*** Material shown ***

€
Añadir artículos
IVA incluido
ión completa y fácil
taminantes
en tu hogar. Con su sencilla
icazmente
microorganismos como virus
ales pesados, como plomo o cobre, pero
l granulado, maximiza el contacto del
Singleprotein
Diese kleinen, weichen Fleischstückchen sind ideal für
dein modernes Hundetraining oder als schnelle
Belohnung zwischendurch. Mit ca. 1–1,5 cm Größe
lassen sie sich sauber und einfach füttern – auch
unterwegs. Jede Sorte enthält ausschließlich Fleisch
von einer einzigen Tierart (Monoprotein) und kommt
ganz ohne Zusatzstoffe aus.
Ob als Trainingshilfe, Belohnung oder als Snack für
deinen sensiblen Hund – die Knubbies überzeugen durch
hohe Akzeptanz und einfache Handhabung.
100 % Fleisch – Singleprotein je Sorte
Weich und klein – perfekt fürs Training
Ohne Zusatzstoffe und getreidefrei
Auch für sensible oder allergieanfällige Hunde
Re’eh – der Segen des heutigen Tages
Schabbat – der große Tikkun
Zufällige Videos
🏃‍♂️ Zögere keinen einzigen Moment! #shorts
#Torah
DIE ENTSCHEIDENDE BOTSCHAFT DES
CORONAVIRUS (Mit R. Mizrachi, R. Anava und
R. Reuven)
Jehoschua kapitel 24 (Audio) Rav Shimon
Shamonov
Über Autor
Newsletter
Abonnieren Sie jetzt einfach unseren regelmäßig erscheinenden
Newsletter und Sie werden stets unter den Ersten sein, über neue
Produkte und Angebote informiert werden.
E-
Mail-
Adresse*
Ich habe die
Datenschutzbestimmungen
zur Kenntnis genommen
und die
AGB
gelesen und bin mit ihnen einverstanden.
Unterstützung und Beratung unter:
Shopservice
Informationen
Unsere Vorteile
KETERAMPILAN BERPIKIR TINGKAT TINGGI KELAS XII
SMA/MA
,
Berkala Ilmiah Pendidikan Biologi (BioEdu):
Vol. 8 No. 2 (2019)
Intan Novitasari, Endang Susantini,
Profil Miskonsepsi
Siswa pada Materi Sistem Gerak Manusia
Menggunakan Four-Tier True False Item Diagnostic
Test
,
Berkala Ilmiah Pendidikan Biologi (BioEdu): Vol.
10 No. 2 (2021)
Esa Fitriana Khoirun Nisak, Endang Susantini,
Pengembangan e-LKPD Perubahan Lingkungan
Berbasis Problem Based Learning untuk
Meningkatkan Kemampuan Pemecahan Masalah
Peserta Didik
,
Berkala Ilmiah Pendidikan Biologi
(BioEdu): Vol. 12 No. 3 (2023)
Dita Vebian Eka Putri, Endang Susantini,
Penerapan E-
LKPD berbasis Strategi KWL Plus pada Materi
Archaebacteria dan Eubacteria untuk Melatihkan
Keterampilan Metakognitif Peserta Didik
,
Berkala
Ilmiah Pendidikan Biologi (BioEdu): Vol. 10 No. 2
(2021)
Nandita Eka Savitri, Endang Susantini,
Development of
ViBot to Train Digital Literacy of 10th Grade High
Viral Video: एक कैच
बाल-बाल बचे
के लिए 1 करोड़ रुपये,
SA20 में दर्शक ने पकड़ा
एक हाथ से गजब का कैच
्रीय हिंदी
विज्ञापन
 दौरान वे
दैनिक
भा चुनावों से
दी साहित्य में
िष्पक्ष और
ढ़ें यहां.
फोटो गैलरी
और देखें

*** End of Material shown ***

- [Exercise instructions]:
The lines of the data, from the first through the one containing "Diese kleinen, weichen", are to be transcribed exactly.

- [Output for this exercise]:
€
Añadir artículos
IVA incluido
ión completa y fácil
taminantes
en tu hogar. Con su sencilla
icazmente
microorganismos como virus
ales pesados, como plomo o cobre, pero
l granulado, maximiza el contacto del
Singleprotein
Diese kleinen, weichen Fleischstückchen sind ideal für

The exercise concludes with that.